Wednesday, 10 November 2010
Go tell the Spartans
This time of year, more than any other, is a time to reflect on heroism and self-sacrifice. I imagine most people through their family histories will have some recollection or remembrance of bravery, even if only of duty done in intolerable circumstances.
I mentioned recently my own great-grandfather, who won the Military Cross at the Battle of Passchendaele. I should also like to recall the memory of my grandfather, who served in the British Indian Army, both before and during the Second World War. Advancing towards Mandalay in 1945, his battalion was ambushed by the Japanese rearguard. In immediate danger of his life, he was saved by Sergeant Khan, one of the Muslim soldiers in his company, but for whose prompt actions you would not be reading these words today.
But I would like to bring to your attention another man altogether, a sailor, a man whose selfless courage saved many lives, losing his own in the process. His name was Edward Stephen Fogarty Fegen, born in England of Irish parentage, captain of the HMS Jervis Bay.
The Jervis Bay was not a powerful man of war. No, she was a liner, a commercial ship, converted at the outbreak of the Second World War into an armed merchantman, assigned to convoy duty. Her most powerful weapon was a set of vintage 150mm calibre guns, no match even for a light cruiser. She was also unarmoured.
On November 5 1940 Jervis Bay was the sole escort for a convoy of thirty-seven ships sailing from Canada to Britain. In the afternoon of that day they had the misfortune to be intercepted by the Admiral Scheer, a German pocket battleship. The Scheer, launched in 1933, was part of a class of warship built under the restrictions on weight and size imposed on the German Navy by the Treaty of Versailles. Although inferior to the battleships and battle cruisers of the day, she was far better armed than any other cruiser, carrying as her principal weapon six guns with a calibre of 280mm, as well as another eight of 150mm and a torpedo battery. The Canadian convoy, spotted to the south of Iceland, was an ideal prize, given the poor level of protection. It would have been an easy prize but for Captain Fegen and the crew of Jervis Bay.
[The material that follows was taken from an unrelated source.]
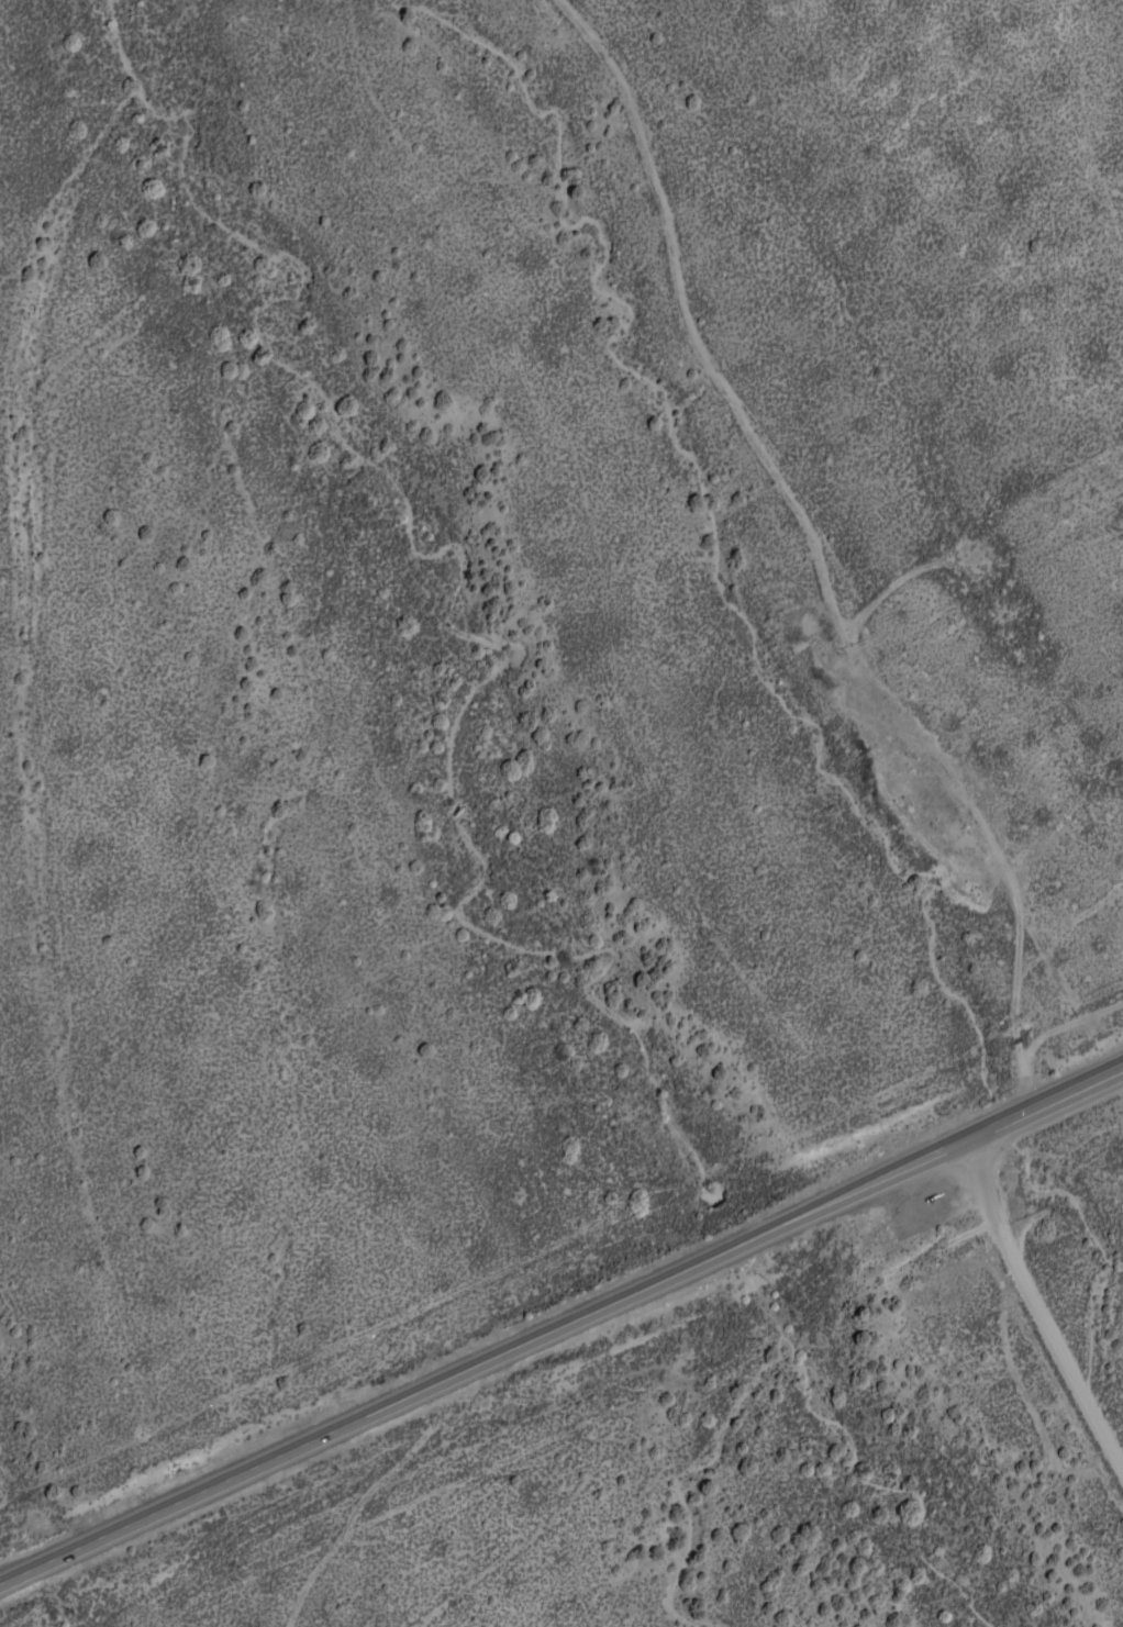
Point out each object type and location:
road: (820, 551)
road: (1037, 1299)
road: (561, 1323)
Realising the danger, Fegen ordered the convoy to scatter, himself immediately sailing towards the jaws of the Scheer to buy essential time. From this point the Jervis Bay only had twenty-four minutes of life left, but those twenty-four minutes were enough.
Of the convoy thirty-two ships managed to get away into the falling darkness. Outgunned and outranged, the Jervis Bay fought on, drawing the fire and using up the heavy ammunition of Admiral Scheer. One shot landed on the bridge, taking off the captain’s left arm. Jervis Bay kept up its own fire, drawing ever closer to the enemy, but always falling short. The outcome of this unequal battle was inevitable: the Jervis Bay, pounded relentlessly, went down ablaze, Captain Fegen and another one hundred and ninety-seven of the crew going down with her. The surviving fifty-nine were later picked up a neutral Swedish ship.
For his actions that day Captain Fegen was awarded a posthumous Victoria Cross, Britain’s highest award for bravery, for his “valour in challenging hopeless odds and giving his life to save the many ships it was his duty to protect.” He was a brave and noble Irishman, one who deserves to be placed in the same company as Drake and Nelson. I offer this in his memory.
Ὦ ξεῖν', ἀγγέλλειν Λακεδαιμονίοις ὅτι τῇδε
κείμεθα, τοῖς κείνων ῥήμασι πειθόμενοι.